Problem to solve: Down to the last line, reproduce the data that follows, but skip the pictures.

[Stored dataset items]
________________
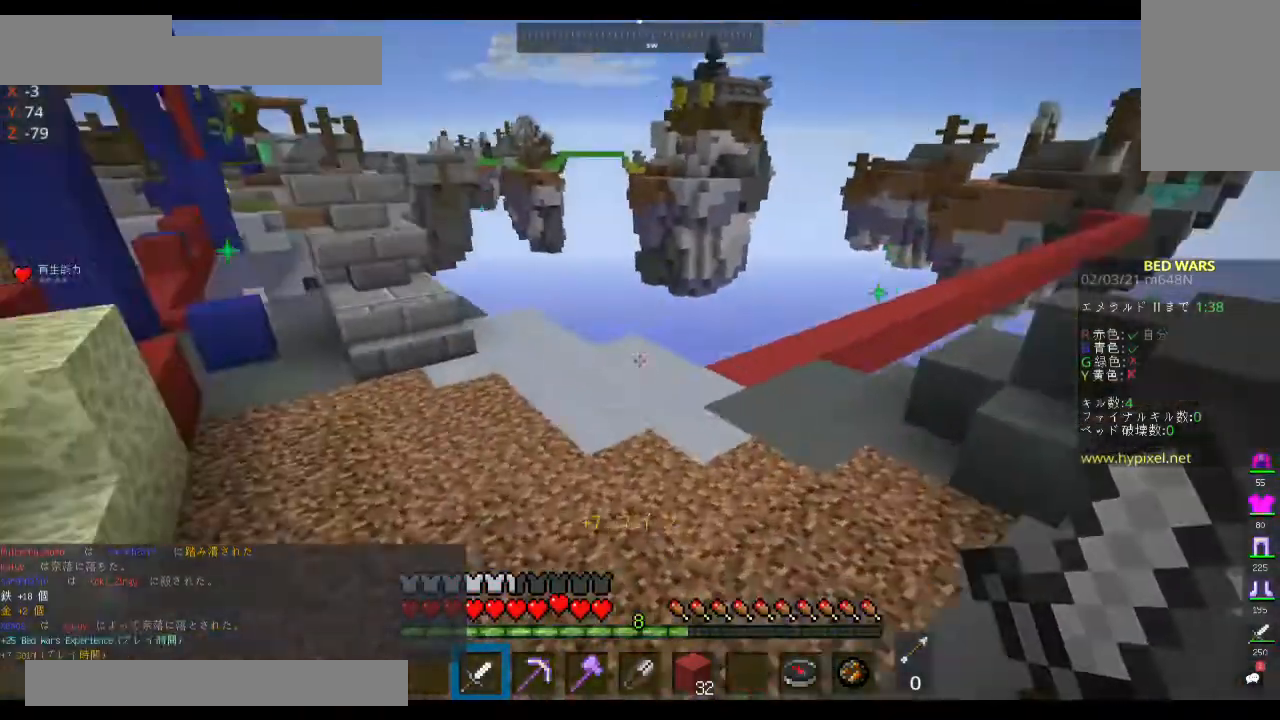
{"keys": ["space", "w"], "mouse": [], "events": []}
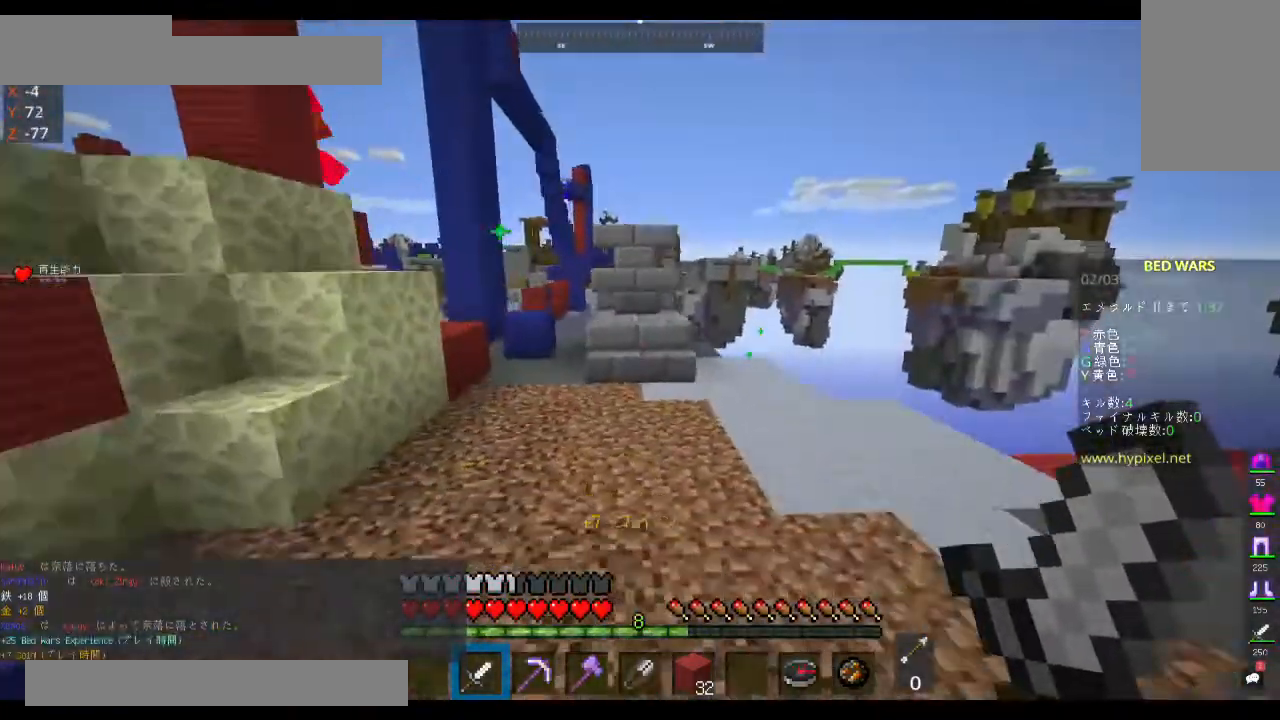
{"keys": ["space", "w"], "mouse": [], "events": []}
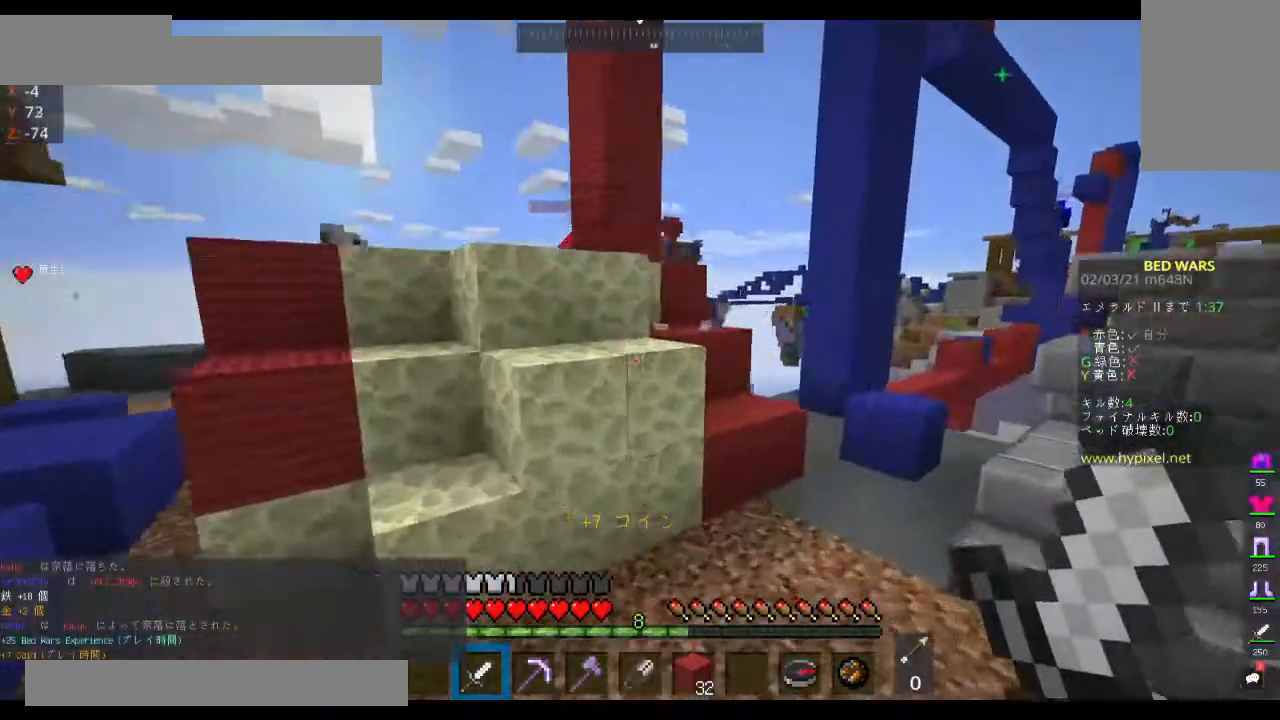
{"keys": ["w"], "mouse": [], "events": [[133, "space", "up"], [167, "d", "down"], [300, "d", "up"]]}
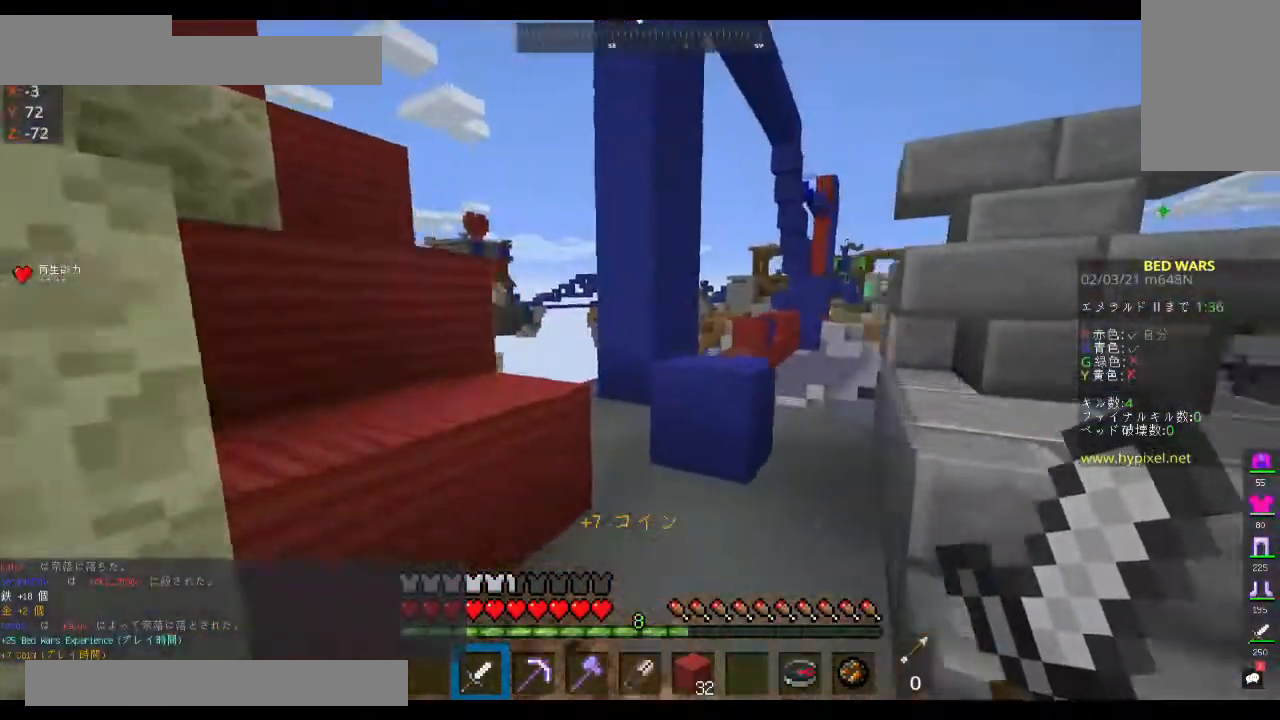
{"keys": ["w"], "mouse": [], "events": [[233, "space", "down"], [400, "space", "up"]]}
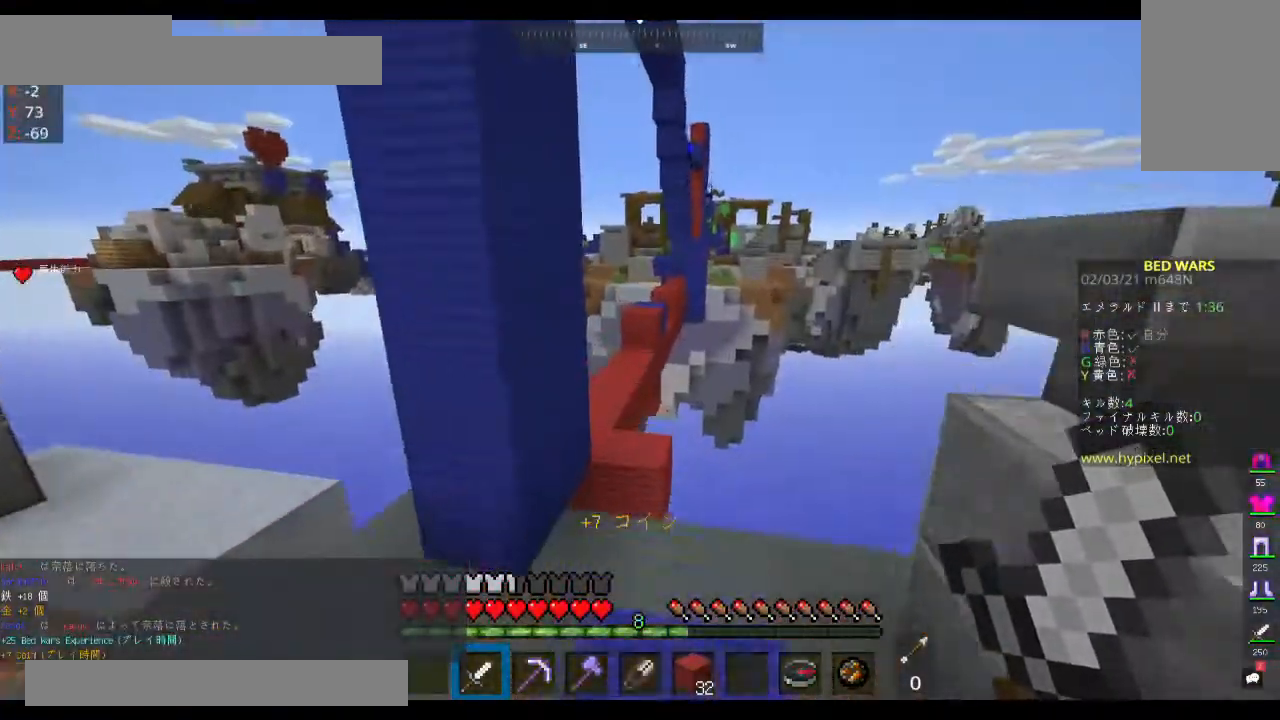
{"keys": ["space", "w"], "mouse": [], "events": [[367, "space", "down"]]}
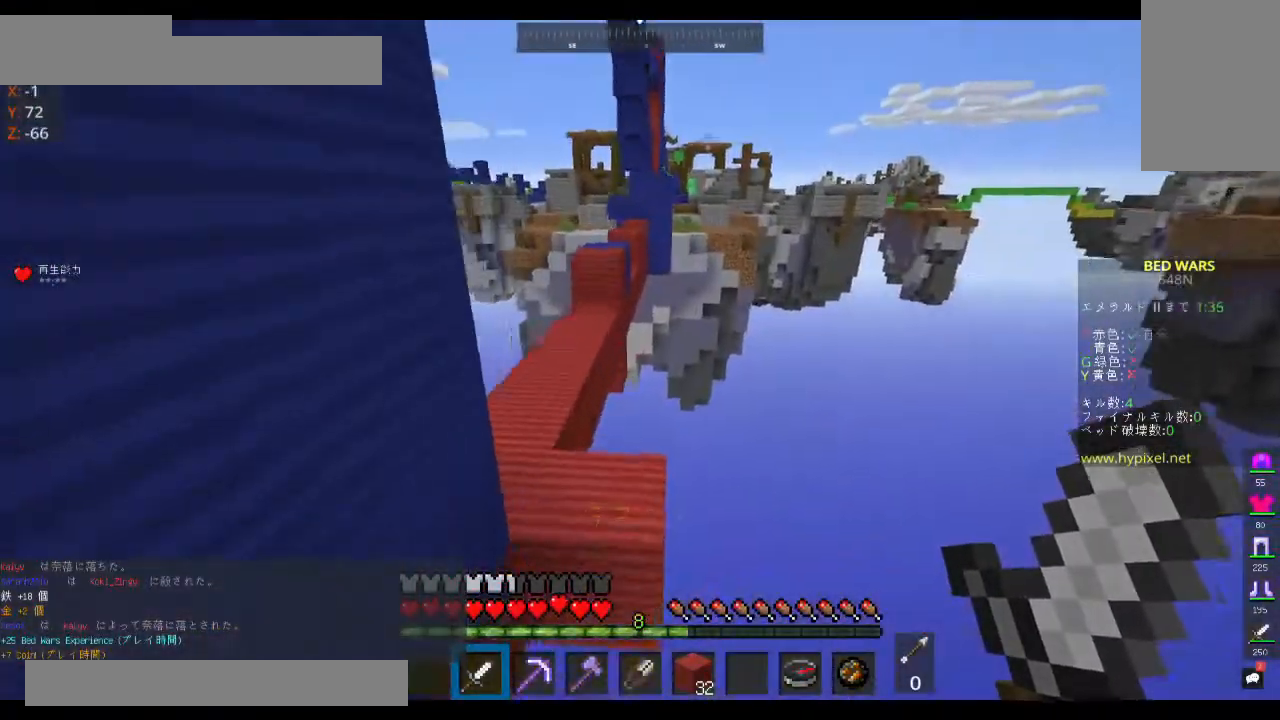
{"keys": ["space", "w"], "mouse": [], "events": [[167, "a", "down"], [467, "a", "up"]]}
________________
Output for this task:
{"keys": ["space", "w"], "mouse": [], "events": []}
{"keys": ["space", "w"], "mouse": [], "events": []}
{"keys": ["w"], "mouse": [], "events": [[133, "space", "up"], [167, "d", "down"], [300, "d", "up"]]}
{"keys": ["w"], "mouse": [], "events": [[233, "space", "down"], [400, "space", "up"]]}
{"keys": ["space", "w"], "mouse": [], "events": [[367, "space", "down"]]}
{"keys": ["space", "w"], "mouse": [], "events": [[167, "a", "down"], [467, "a", "up"]]}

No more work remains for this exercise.